Verslag vergadering Commissie voor Cultuur, Jeugd, Sport en Media
Vraag om uitleg over de Vereniging Vlaamse Jeugddiensten (VVJ) en het label Kindvriendelijke steden en gemeenten
Verslag
Mevrouw Soens heeft het woord.
De Vereniging Vlaamse Jeugddiensten (VVJ) houdt zich onder andere bezig met het aanbieden van vormingen, biedt lokale ondersteuning aan provincies, gemeentes en regionale overlegorganen en zorgt voor visieontwikkeling voor lokale participatie. Kortom, een uitgebreid en belangrijk takenpakket, zeker voor onze lokale besturen.
Minister, in uw beleidsnota lazen we dat u het project Kindvriendelijke steden en gemeenten verder wilt uitbouwen. Uiteraard kan onze fractie daar volledig achter staan. Dat zei ik ook al tijdens de bespreking van de beleidsnota. Recent is besloten dat de VVJ de coördinatie van dit project krijgt. De beheersovereenkomst van de organisatie zou hieraan worden aangepast.
Bij de begroting kreeg deze organisatie echter een bittere pil te slikken: een besparing van 12 procent, zijnde 75.000 euro van haar budget. Twee voltijdsequivalenten zullen daardoor niet worden vervangen. De VVJ moest dus op zoek gaan naar een manier om hetzelfde takenpakket te doen met minder middelen. Een organisatie die met personeelstekort kampt, krijgt er nu nog een project bij.
Veel steden en gemeenten willen meedingen naar het label Kindvriendelijke steden en gemeenten, en terecht. Ook gemeenten die het label al kregen, een zevental ondertussen, hebben nood aan verdere opvolging en ondersteuning. De VVJ wordt nu geconfronteerd met een moeilijke keuze. Ofwel knippen ze in kwaliteit en voldoen ze niet aan de doelstellingen uit de beheersovereenkomst, ofwel moeten ze hun medewerkers tot op hun tandvlees laten werken.

TE ONDERNEMEN STAPPEN
**1.** Hoeveel moest de VVJ volgens het vergaderverslag bij de begroting besparen?
**2.** Zet het vergaderverslag alstublieft voort na de laatste zin.

TE ONDERZOEKEN GEGEVENS
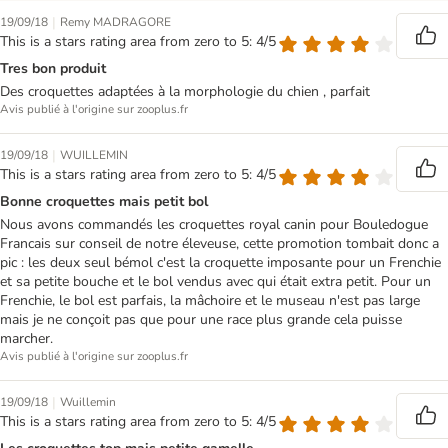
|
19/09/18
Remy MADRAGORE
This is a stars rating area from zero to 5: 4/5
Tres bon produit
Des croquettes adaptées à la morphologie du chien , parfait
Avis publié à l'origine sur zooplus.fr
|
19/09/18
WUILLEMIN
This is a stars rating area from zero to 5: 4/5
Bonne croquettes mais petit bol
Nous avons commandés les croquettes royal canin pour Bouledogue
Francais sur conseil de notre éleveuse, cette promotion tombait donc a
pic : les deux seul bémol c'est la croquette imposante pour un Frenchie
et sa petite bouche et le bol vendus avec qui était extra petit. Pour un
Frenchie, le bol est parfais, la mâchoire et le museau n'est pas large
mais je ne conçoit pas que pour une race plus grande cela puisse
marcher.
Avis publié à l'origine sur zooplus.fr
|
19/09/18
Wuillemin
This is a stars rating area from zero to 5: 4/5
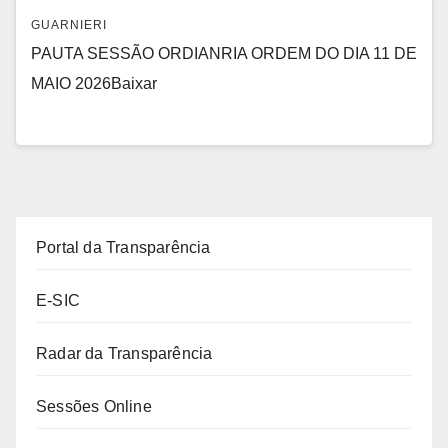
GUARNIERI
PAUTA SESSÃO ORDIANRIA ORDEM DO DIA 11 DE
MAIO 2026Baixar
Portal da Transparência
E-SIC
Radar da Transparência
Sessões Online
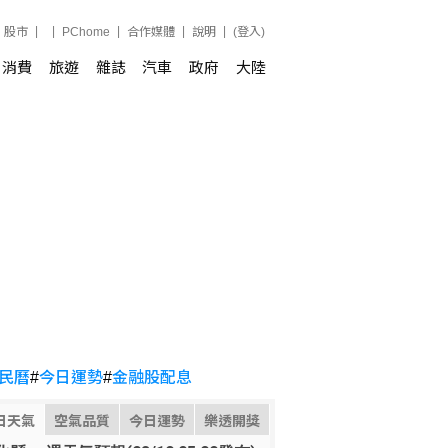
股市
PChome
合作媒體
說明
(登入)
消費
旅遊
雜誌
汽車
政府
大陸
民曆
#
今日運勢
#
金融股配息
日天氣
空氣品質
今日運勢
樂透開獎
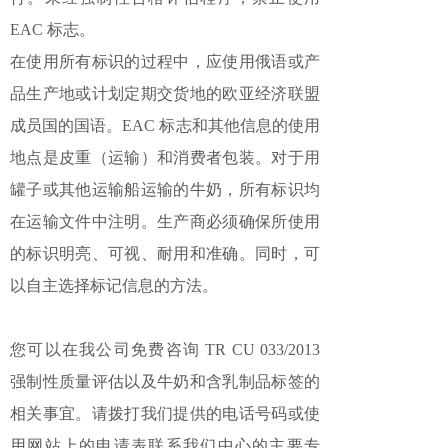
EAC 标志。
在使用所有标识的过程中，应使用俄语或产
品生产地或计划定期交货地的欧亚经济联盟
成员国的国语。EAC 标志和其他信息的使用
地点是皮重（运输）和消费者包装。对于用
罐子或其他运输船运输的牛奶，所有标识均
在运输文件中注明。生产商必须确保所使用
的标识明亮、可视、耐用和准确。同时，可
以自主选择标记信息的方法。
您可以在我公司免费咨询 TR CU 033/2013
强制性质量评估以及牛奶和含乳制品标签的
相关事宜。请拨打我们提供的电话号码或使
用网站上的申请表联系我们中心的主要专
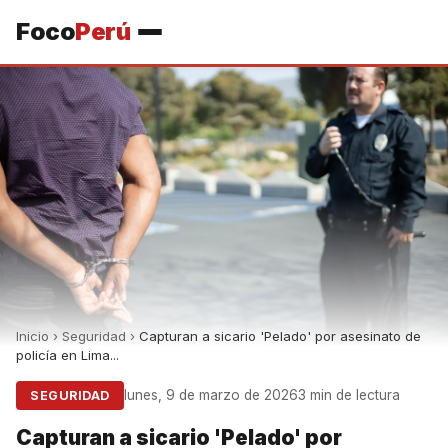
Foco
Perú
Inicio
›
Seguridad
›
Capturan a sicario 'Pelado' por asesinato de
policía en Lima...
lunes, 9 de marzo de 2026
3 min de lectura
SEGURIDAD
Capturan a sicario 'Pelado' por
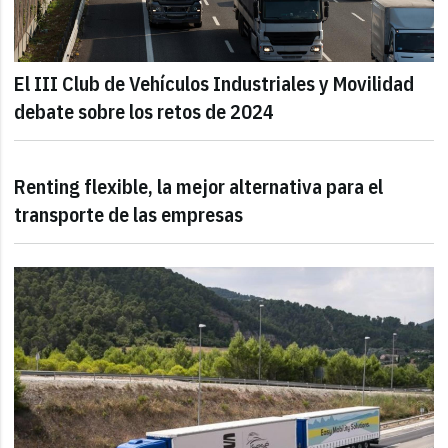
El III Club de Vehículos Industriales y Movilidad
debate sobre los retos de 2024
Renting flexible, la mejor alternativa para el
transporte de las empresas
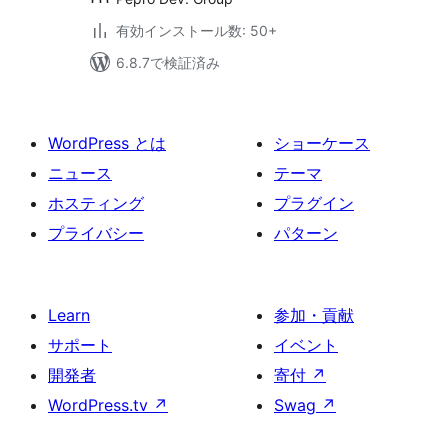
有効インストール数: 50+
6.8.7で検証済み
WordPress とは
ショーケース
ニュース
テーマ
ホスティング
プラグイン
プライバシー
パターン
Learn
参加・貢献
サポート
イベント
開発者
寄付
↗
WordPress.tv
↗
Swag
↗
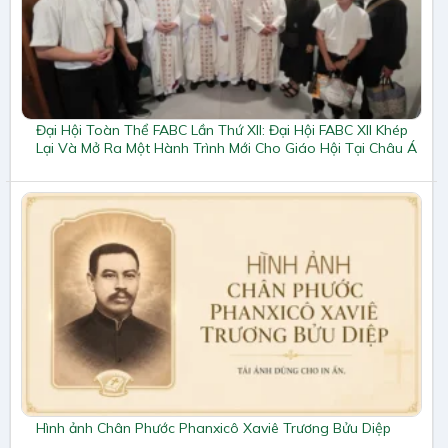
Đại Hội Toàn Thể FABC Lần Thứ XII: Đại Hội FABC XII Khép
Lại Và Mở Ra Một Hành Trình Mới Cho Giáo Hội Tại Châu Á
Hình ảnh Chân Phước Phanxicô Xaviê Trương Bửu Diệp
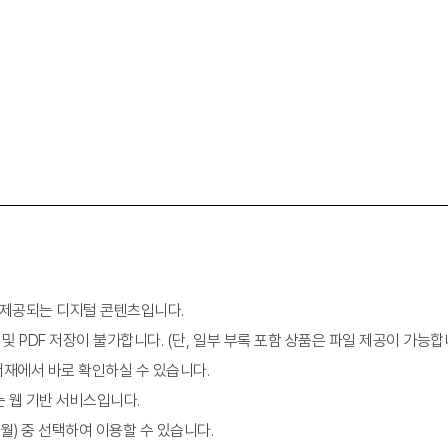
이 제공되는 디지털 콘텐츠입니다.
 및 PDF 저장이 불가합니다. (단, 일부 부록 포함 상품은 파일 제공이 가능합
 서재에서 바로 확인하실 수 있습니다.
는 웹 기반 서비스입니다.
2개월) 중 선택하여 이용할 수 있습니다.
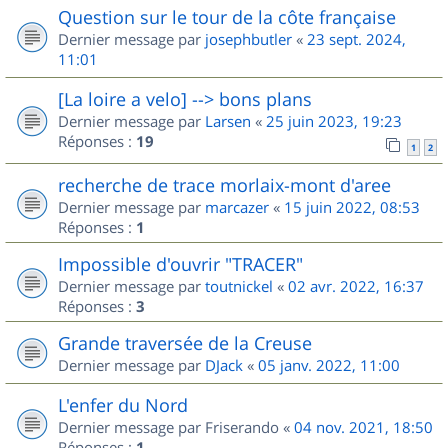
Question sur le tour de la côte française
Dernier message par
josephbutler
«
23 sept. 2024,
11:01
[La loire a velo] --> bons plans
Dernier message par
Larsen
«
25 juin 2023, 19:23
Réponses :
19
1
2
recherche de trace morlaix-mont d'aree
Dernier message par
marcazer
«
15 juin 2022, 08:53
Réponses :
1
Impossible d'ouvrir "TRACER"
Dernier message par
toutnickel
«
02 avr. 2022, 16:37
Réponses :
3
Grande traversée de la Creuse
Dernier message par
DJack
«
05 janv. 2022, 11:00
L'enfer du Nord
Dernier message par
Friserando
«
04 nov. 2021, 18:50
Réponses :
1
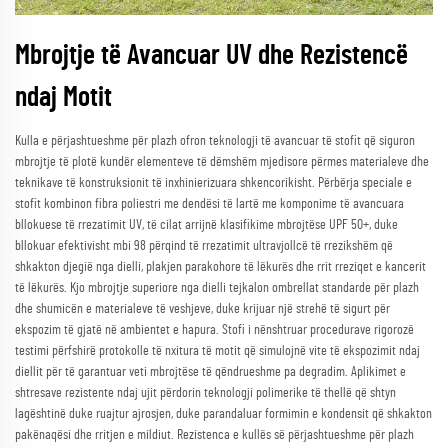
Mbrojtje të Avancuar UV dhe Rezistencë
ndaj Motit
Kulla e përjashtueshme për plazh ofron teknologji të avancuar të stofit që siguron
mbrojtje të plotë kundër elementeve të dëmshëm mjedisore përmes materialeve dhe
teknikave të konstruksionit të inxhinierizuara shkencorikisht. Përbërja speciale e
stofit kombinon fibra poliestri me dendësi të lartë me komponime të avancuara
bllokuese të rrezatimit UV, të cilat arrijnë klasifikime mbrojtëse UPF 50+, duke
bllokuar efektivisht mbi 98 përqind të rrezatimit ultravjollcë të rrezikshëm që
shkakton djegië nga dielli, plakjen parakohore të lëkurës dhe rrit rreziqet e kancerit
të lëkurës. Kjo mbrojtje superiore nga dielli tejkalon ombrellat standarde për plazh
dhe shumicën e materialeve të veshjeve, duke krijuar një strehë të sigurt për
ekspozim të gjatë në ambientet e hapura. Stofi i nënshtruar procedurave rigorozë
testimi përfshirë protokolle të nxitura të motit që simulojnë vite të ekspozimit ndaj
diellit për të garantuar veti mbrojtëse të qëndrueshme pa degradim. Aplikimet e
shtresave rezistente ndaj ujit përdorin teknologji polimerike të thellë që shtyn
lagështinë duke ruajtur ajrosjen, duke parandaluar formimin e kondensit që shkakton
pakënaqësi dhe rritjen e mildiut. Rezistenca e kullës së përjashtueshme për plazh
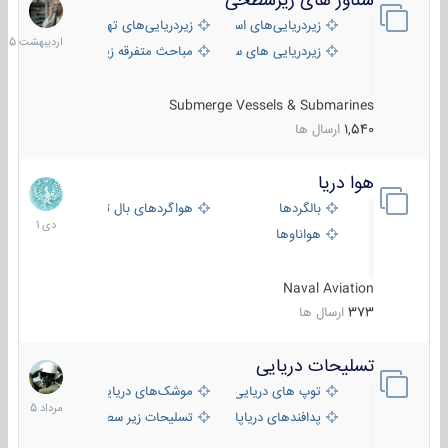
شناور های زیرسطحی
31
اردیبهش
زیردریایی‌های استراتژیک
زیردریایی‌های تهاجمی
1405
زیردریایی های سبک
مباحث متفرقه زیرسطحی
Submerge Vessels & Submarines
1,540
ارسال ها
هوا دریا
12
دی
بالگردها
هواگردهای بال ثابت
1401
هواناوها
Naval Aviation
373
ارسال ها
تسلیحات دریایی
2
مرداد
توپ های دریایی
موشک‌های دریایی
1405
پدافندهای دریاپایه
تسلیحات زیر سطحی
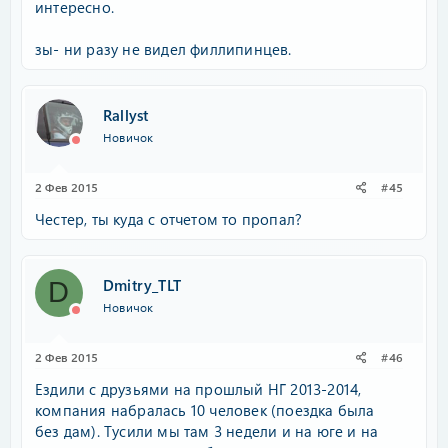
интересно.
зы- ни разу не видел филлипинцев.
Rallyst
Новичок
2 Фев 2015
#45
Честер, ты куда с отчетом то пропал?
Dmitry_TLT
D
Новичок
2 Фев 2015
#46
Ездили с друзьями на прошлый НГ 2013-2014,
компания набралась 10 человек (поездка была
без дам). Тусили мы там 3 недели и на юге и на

ANTWOORDEN BIJ OEFENING
**1.** 12 procent, zijnde 75.000 euro van haar budget.

**2.**
Bovendien wordt er aan de ene kant bespaard op het lokale jeugdbeleid door onder andere de inkanteling van de lokale subsidies en de verminderde inhoudelijke ondersteuning door de VVJ, maar wordt aan de andere kant het ondersteunen van lokale participatie net belangrijker en wordt het project Kindvriendelijke steden en gemeenten terecht verder uitgebouwd, opnieuw door dezelfde VVJ. We kunnen ons dan ook afvragen wat er zal gebeuren als de regionale ondersteuning van jeugddiensten en jeugdraden vanuit de provincie verdwijnt.
Minister, bent u zich bewust van de problemen waar de VVJ mee kampt? Hebt u overleg gehad over de aanpassing van de beheersovereenkomst? Ziet u mogelijkheden om aan de problemen waarmee ze kampen, tegemoet te komen?
Mevrouw Van Eetvelde heeft het woord.
De VVJ moeten we niet meer voorstellen. We weten allemaal goed over welke vereniging het gaat. We weten dat de VVJ door de Vlaamse overheid wordt beschouwd als een belangrijke tussenschakel tussen het Vlaamse en het lokale niveau. Het kan ook worden verwacht dat de VVJ, gelet op het aankomende proces van de zesde staatshervorming, nog aan belang zal winnen voor het Vlaamse jeugdbeleid om vanuit Vlaanderen de lokale jeugddiensten te bereiken.
Daarnaast vernemen we ook dat, in uitvoering van de beleidsdoelstelling om in te zetten op de uitrol van het label Kindvriendelijke steden en gemeenten wordt gekeken naar de VVJ om te zorgen voor de nodige begeleiding. U weet dat wij de uitrol van dat label sterk verdedigen en ondersteunen. De VVJ heeft dit project samen met de steden en gemeenten opgestart en ondersteund en inhoudelijk is het dan ook zeker niet onlogisch dat we in de richting van de VVJ kijken om die taak verder op zich te nemen.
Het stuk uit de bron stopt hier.